**WORK ORDER:** Your task is to repeat the entries exactly. Leave the pictures out.

+--

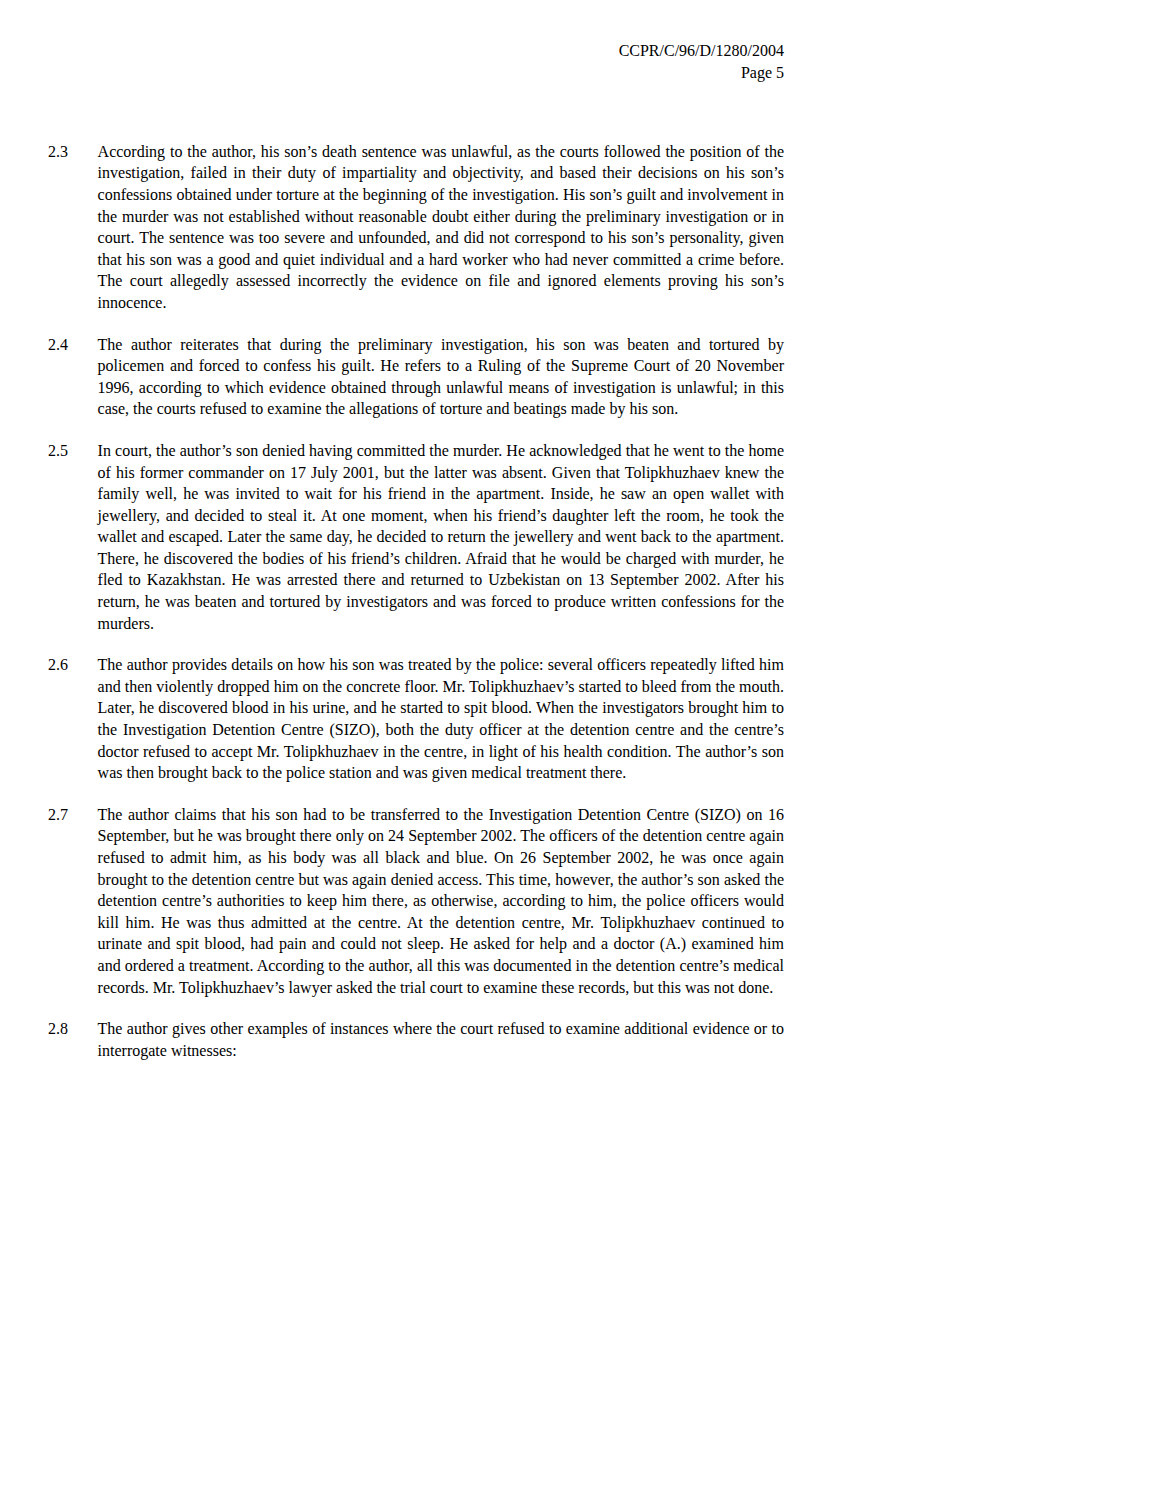CCPR/C/96/D/1280/2004 Page 5
2.3 According to the author, his son’s death sentence was unlawful, as the courts followed the position of the investigation, failed in their duty of impartiality and objectivity, and based their decisions on his son’s confessions obtained under torture at the beginning of the investigation. His son’s guilt and involvement in the murder was not established without reasonable doubt either during the preliminary investigation or in court. The sentence was too severe and unfounded, and did not correspond to his son’s personality, given that his son was a good and quiet individual and a hard worker who had never committed a crime before. The court allegedly assessed incorrectly the evidence on file and ignored elements proving his son’s innocence.
2.4 The author reiterates that during the preliminary investigation, his son was beaten and tortured by policemen and forced to confess his guilt. He refers to a Ruling of the Supreme Court of 20 November 1996, according to which evidence obtained through unlawful means of investigation is unlawful; in this case, the courts refused to examine the allegations of torture and beatings made by his son.
2.5 In court, the author’s son denied having committed the murder. He acknowledged that he went to the home of his former commander on 17 July 2001, but the latter was absent. Given that Tolipkhuzhaev knew the family well, he was invited to wait for his friend in the apartment. Inside, he saw an open wallet with jewellery, and decided to steal it. At one moment, when his friend’s daughter left the room, he took the wallet and escaped. Later the same day, he decided to return the jewellery and went back to the apartment. There, he discovered the bodies of his friend’s children. Afraid that he would be charged with murder, he fled to Kazakhstan. He was arrested there and returned to Uzbekistan on 13 September 2002. After his return, he was beaten and tortured by investigators and was forced to produce written confessions for the murders.
2.6 The author provides details on how his son was treated by the police: several officers repeatedly lifted him and then violently dropped him on the concrete floor. Mr. Tolipkhuzhaev’s started to bleed from the mouth. Later, he discovered blood in his urine, and he started to spit blood. When the investigators brought him to the Investigation Detention Centre (SIZO), both the duty officer at the detention centre and the centre’s doctor refused to accept Mr. Tolipkhuzhaev in the centre, in light of his health condition. The author’s son was then brought back to the police station and was given medical treatment there.
2.7 The author claims that his son had to be transferred to the Investigation Detention Centre (SIZO) on 16 September, but he was brought there only on 24 September 2002. The officers of the detention centre again refused to admit him, as his body was all black and blue. On 26 September 2002, he was once again brought to the detention centre but was again denied access. This time, however, the author’s son asked the detention centre’s authorities to keep him there, as otherwise, according to him, the police officers would kill him. He was thus admitted at the centre. At the detention centre, Mr. Tolipkhuzhaev continued to urinate and spit blood, had pain and could not sleep. He asked for help and a doctor (A.) examined him and ordered a treatment. According to the author, all this was documented in the detention centre’s medical records. Mr. Tolipkhuzhaev’s lawyer asked the trial court to examine these records, but this was not done.
2.8 The author gives other examples of instances where the court refused to examine additional evidence or to interrogate witnesses:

+--

**EXERCISE OUTPUT:**
CCPR/C/96/D/1280/2004 Page 5
2.3 According to the author, his son’s death sentence was unlawful, as the courts followed the position of the investigation, failed in their duty of impartiality and objectivity, and based their decisions on his son’s confessions obtained under torture at the beginning of the investigation. His son’s guilt and involvement in the murder was not established without reasonable doubt either during the preliminary investigation or in court. The sentence was too severe and unfounded, and did not correspond to his son’s personality, given that his son was a good and quiet individual and a hard worker who had never committed a crime before. The court allegedly assessed incorrectly the evidence on file and ignored elements proving his son’s innocence.
2.4 The author reiterates that during the preliminary investigation, his son was beaten and tortured by policemen and forced to confess his guilt. He refers to a Ruling of the Supreme Court of 20 November 1996, according to which evidence obtained through unlawful means of investigation is unlawful; in this case, the courts refused to examine the allegations of torture and beatings made by his son.
2.5 In court, the author’s son denied having committed the murder. He acknowledged that he went to the home of his former commander on 17 July 2001, but the latter was absent. Given that Tolipkhuzhaev knew the family well, he was invited to wait for his friend in the apartment. Inside, he saw an open wallet with jewellery, and decided to steal it. At one moment, when his friend’s daughter left the room, he took the wallet and escaped. Later the same day, he decided to return the jewellery and went back to the apartment. There, he discovered the bodies of his friend’s children. Afraid that he would be charged with murder, he fled to Kazakhstan. He was arrested there and returned to Uzbekistan on 13 September 2002. After his return, he was beaten and tortured by investigators and was forced to produce written confessions for the murders.
2.6 The author provides details on how his son was treated by the police: several officers repeatedly lifted him and then violently dropped him on the concrete floor. Mr. Tolipkhuzhaev’s started to bleed from the mouth. Later, he discovered blood in his urine, and he started to spit blood. When the investigators brought him to the Investigation Detention Centre (SIZO), both the duty officer at the detention centre and the centre’s doctor refused to accept Mr. Tolipkhuzhaev in the centre, in light of his health condition. The author’s son was then brought back to the police station and was given medical treatment there.
2.7 The author claims that his son had to be transferred to the Investigation Detention Centre (SIZO) on 16 September, but he was brought there only on 24 September 2002. The officers of the detention centre again refused to admit him, as his body was all black and blue. On 26 September 2002, he was once again brought to the detention centre but was again denied access. This time, however, the author’s son asked the detention centre’s authorities to keep him there, as otherwise, according to him, the police officers would kill him. He was thus admitted at the centre. At the detention centre, Mr. Tolipkhuzhaev continued to urinate and spit blood, had pain and could not sleep. He asked for help and a doctor (A.) examined him and ordered a treatment. According to the author, all this was documented in the detention centre’s medical records. Mr. Tolipkhuzhaev’s lawyer asked the trial court to examine these records, but this was not done.
2.8 The author gives other examples of instances where the court refused to examine additional evidence or to interrogate witnesses:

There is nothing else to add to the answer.